Chronic pain is a complex disease suffered by about 20% of Europeans. Up to 60% of these patients do not experience adequate pain relief from currently available analgesic combinational therapies and/or suffer confounding adverse effects. Of the many conceivable combinations, only a few have been studied in formal clinical trials. Thus, physicians have to rely on clinical experience when treating chronic pain patients. The vision of the QSPainRelief consortium is that alternative novel drug combinations with improved analgesia and reduced adverse effects can be identified and assessed by mechanism-based Quantitative Systems Pharmacology (QSP) in silico modelling. This is far cheaper and less time-consuming than clinical trials alone.
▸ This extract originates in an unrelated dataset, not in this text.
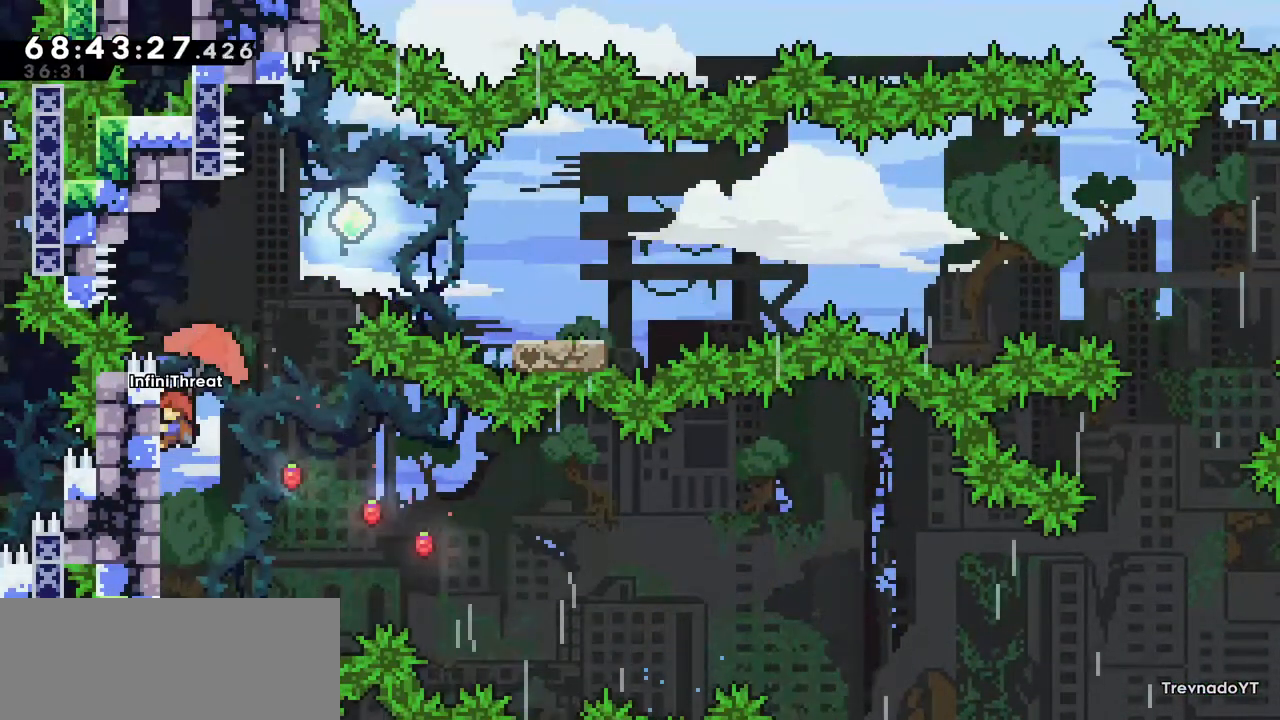
{"keys": ["grab"], "events": [[234, "left", "up"], [234, "up", "up"]]}
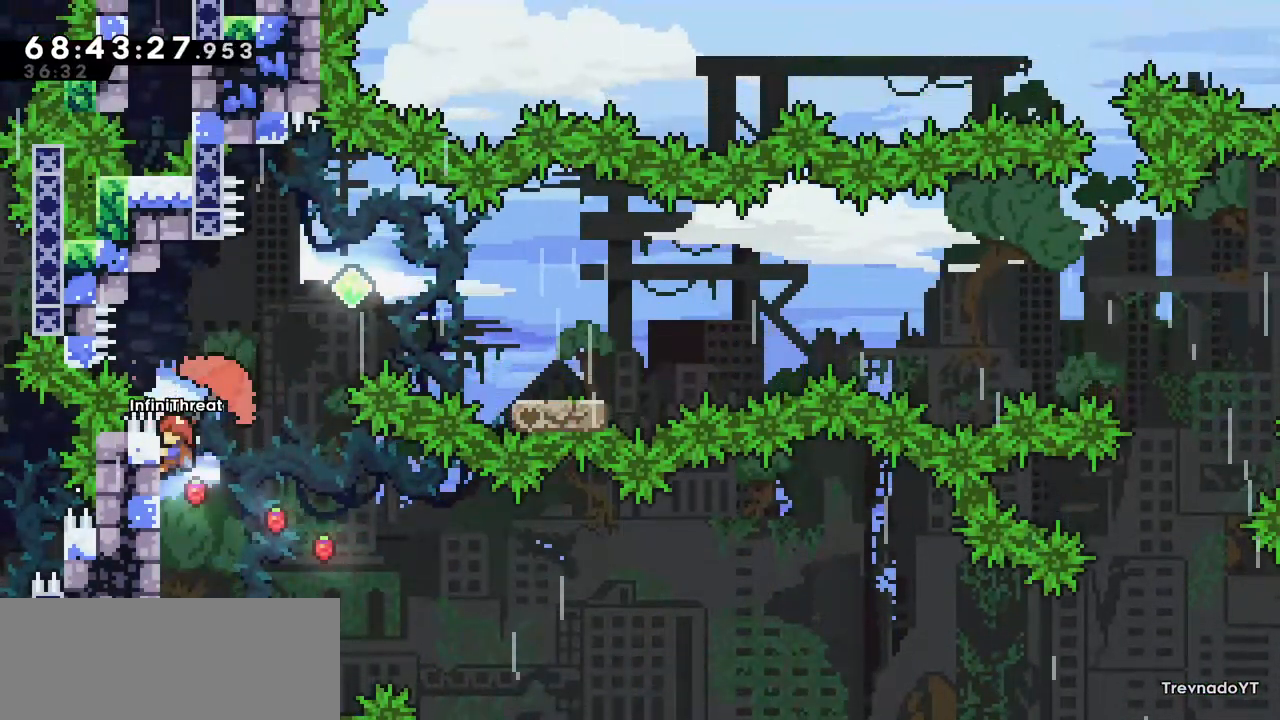
{"keys": ["grab"], "events": [[50, "up", "down"], [434, "up", "up"]]}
We will develop an in silico QSPainRelief platform which integrates recently developed 1) physiologically based pharmacokinetic model to quantitate and adequately predict drug pharmacokinetics in human CNS, 2) target-binding kinetic models, 3) cellular signalling models, and 4) a proprietary neural circuit model to quantitate the drug effects on the activity of relevant brain neuronal networks, that also adequately predicts clinical outcome. This platform will include patient characteristics such as age, sex, disease status, and genotypes, and will predict efficacy and tolerability of a wide range of analgesic and other centrally active drug combinations, and rank these. The best combinations will then be validated in a suitable animal model, in two clinical studies in healthy volunteers, as well as in real-world clinical practice.
Quantitative insights and confirmed effective combinational treatments will result in a game-changer by improving the management of pain in individuals and stratified subpopulations of chronic pain patients and greatly reduce the huge burden on health-care providers. It would also increase the understanding of chronic pain in general, and trigger the development of even better combination therapies in the future.